■ SOURCE EXTRACT ■
# # # #

Where Does Gender Bias Remain?

The quest for gender equity has accomplished a great deal, but the challenges that remain are often complex and subtle. Cathy Ashton, the former high representative of the European Union for foreign affairs, discussed what to do about the structural and implicit biases that keep women from getting equal access to many opportunities.

  • Cathy Ashton
    Former High Representative of the Union for Foreign Affairs and Security Policy, European Union; Former First Vice President of the European Commission

There isn’t a single battle for gender equity, but many. In some parts of the world, the fight is to give girls access to basic education and control over their own lives. In the West, such barriers have fallen, but there is ample evidence of bias, implicit and otherwise, that prevents women from getting equal access to leadership positions and other opportunities.

For example, just three countries (Rwanda, Bolivia, and Cuba) currently have parliaments where women hold at least 45% of the seats. And women account for just 4% of the S&P 500’s CEOs.

Yale Insights talked about gender issues with Cathy Ashton, the former high representative of the European Union for foreign affairs and security policy and first vice president of the European Commission. In a career in public service, she said, it became clear to her that women’s perspectives are, all too often, simply ignored. “In every society, making sure that 50% of the population actually get heard 50% of the time is quite difficult,” Ashton said.

The evidence that this challenge is ongoing can be found across cultures, regions, and industries. For instance, research by the Institute on Gender in Media found the ratio of male to female characters in family films is 3:1—a ratio that has been consistent since 1946. Further, of the people with jobs in those family films, only 19% were women. Another study found that women in the sciences were viewed as less competent, with scientific resumes with male names judged as more hirable, deserving of a higher starting salary, and more competent than the identical resume with a female name attached. And according to the Atlantic, women are vastly underrepresented on conference panels in mathematics.

# # # #

Source data:
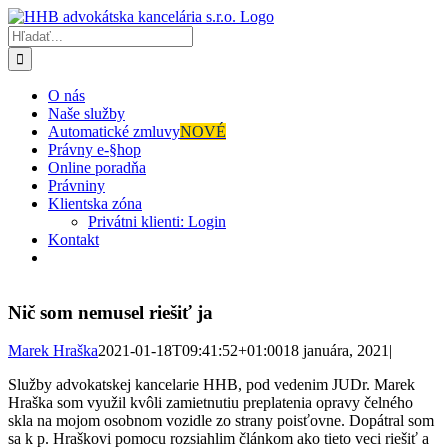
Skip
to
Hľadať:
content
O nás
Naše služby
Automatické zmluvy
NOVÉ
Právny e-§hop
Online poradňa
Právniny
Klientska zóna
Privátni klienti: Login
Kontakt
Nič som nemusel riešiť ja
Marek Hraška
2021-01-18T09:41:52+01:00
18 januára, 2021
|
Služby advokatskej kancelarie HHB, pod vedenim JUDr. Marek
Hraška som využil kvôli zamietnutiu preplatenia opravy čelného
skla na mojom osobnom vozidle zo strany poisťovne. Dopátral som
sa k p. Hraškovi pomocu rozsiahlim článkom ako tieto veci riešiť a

# # # #

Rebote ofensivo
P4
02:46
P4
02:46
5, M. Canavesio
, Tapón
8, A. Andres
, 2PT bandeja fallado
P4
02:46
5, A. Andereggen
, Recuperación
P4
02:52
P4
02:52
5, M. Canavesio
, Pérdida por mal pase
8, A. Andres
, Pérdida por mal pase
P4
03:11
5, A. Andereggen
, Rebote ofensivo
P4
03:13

# # # #

■ PROBLEMS AND TASKS ■
- a) Copy the gender bias article word for word, starting at "The quest for" and stopping after "to many opportunities.".
- b) How would you render this sentence from the gender bias article in Spanish: "There isn’t a single battle for gender equity, but many."
- c) Pick up the gender bias article after its last sentence and write the next part.

■ EXPECTED OUTPUTS ■
- a)
The quest for gender equity has accomplished a great deal, but the challenges that remain are often complex and subtle. Cathy Ashton, the former high representative of the European Union for foreign affairs, discussed what to do about the structural and implicit biases that keep women from getting equal access to many opportunities.

- b) No hay una sola batalla por la equidad de género, sino muchas.

- c)
Ashton also points to the ways in which long-standing structures and processes can perpetuate inequality in businesses. Those include hiring and promotion practices that subtly discriminate such as using tenure at a company as a qualification for advancement. Since women are more likely to take time off to have and care for children and are more likely than men to move in order to follow a partner for work, their work histories may have gaps and shorter tenures. “Many organizations set up frameworks that by definition, without meaning to, make it harder for women to engage and to grow,” Ashton said.

Ashton said that when she was leading the European Commission’s union for foreign affairs and security policy, she had made a conscious attempt to assemble a gender-balanced team, in part to signal to women that they were welcome. “If you are looking at an organization and you see that it doesn’t have people that look like you in it, you don’t think that’s where you belong,” she said.

Preventing women from reaching their full potential is self-defeating for a society, Ashton argued. “To be successful as a nation, it doesn’t make any sense to fail to utilize some of the greatest expertise in your population,” she said. “You can make very strong economic arguments for women being part of the workforce and leading companies and becoming decision makers even if you don’t agree with it on any other basis.”